When were you diagnosed with coeliac disease and ADD?
In 2011, when I was 16 years old.
How do they affect your diabetes?
They don’t affect my diabetes in any way but it was another huge diet adjustment because when you have coeliac disease you are not allowed to eat anything containing wheat or gluten. The ADD also does not affect the diabetes directly but indirectly it is a lot more difficult to remember to check your sugar regularly and give insulin when you eat.
How did you become interested in fitness?
When I was going through a rough time, a friend offered to take me with him to gym. It made me feel so good that I have been hooked ever since.
Why do you want to be a personal trainer?
Going to gym and changing my diet greatly improved my health and self image, and gave me the confidence that I lacked. I would like to do the same for other people, especially for diabetics who are battling.
How do you think regular exercise helps people with diabetes?

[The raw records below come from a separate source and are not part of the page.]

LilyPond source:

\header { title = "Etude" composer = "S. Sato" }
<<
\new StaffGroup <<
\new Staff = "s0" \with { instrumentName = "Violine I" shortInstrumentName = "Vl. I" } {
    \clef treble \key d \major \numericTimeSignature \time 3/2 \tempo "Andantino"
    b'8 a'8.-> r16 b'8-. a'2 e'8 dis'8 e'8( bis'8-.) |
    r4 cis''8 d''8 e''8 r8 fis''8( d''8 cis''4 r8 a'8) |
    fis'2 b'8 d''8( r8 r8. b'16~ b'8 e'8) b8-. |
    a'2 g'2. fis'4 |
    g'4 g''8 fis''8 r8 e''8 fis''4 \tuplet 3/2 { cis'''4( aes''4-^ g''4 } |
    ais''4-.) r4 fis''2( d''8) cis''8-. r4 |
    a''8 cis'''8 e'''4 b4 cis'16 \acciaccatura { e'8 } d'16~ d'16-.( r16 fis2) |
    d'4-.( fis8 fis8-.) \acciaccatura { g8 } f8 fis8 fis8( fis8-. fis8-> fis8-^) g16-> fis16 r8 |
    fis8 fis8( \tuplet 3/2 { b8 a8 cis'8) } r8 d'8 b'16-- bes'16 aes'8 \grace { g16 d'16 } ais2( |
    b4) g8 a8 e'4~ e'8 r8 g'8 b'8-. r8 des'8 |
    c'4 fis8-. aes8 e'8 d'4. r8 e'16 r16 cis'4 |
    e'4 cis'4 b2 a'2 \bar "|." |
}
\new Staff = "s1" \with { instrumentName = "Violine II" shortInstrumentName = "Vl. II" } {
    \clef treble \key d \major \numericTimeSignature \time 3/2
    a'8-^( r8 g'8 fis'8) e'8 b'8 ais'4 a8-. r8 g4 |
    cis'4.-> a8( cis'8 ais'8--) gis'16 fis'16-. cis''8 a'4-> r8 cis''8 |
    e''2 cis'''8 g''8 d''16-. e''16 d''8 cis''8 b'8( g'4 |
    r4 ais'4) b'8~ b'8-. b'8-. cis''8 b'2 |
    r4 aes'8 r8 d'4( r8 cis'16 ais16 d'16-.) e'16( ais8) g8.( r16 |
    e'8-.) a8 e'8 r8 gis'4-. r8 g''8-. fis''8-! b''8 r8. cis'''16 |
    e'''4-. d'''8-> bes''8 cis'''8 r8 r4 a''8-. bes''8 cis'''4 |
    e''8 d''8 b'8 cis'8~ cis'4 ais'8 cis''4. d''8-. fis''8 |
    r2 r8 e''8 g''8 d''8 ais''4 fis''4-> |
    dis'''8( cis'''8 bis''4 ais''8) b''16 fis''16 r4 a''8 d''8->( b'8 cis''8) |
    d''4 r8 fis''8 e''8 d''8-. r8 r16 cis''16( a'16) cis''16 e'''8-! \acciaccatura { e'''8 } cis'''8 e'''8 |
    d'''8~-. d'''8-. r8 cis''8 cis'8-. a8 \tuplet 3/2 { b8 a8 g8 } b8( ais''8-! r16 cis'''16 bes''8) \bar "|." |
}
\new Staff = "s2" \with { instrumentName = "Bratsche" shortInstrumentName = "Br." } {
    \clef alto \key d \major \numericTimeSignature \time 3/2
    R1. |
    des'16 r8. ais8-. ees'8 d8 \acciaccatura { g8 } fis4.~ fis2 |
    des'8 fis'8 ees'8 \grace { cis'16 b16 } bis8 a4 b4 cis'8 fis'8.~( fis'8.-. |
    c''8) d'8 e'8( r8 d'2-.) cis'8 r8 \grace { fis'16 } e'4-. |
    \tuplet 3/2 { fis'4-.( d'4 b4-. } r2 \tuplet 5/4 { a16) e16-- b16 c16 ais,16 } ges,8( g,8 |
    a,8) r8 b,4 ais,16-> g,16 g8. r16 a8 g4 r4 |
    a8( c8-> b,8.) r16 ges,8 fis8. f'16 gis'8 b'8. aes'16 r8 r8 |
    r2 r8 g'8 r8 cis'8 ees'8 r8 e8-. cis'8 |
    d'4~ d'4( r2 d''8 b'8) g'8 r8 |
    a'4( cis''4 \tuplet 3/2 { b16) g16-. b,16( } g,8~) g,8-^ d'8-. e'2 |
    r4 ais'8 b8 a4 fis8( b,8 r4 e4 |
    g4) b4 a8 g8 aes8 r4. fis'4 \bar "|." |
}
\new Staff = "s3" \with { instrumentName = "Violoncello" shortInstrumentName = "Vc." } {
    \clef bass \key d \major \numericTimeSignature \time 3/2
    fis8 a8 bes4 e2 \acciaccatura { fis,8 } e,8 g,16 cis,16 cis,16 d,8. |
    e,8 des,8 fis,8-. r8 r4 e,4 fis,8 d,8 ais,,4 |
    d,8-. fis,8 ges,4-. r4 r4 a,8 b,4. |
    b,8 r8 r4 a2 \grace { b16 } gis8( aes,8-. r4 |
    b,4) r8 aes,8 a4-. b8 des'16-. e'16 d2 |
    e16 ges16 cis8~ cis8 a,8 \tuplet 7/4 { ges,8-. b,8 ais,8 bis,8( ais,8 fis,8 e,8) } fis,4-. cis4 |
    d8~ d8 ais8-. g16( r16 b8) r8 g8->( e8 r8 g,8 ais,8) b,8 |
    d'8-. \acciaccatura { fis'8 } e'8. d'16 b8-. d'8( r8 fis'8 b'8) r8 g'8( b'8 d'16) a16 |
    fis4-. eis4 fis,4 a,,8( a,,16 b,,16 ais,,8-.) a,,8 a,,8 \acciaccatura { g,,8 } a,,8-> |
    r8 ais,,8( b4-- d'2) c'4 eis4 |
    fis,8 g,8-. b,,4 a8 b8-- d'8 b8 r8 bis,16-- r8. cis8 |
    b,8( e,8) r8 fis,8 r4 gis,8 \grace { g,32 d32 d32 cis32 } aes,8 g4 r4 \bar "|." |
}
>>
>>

It has a big impact on stabilising sugar and thereby lessening the risk of future complications. At the same time, it increases your endorphins, which makes a person feel good psychologically and decreases depression.
What advice do you have for other diabetics who are struggling?
The most important thing is to accept that you have it and you can’t change it and rather learn to adapt to it. Once you have accepted it and you start eating right, exercising regularly and keeping a good check on your sugar readings, then you can lead a normal life. It is always good to get support from other diabetics.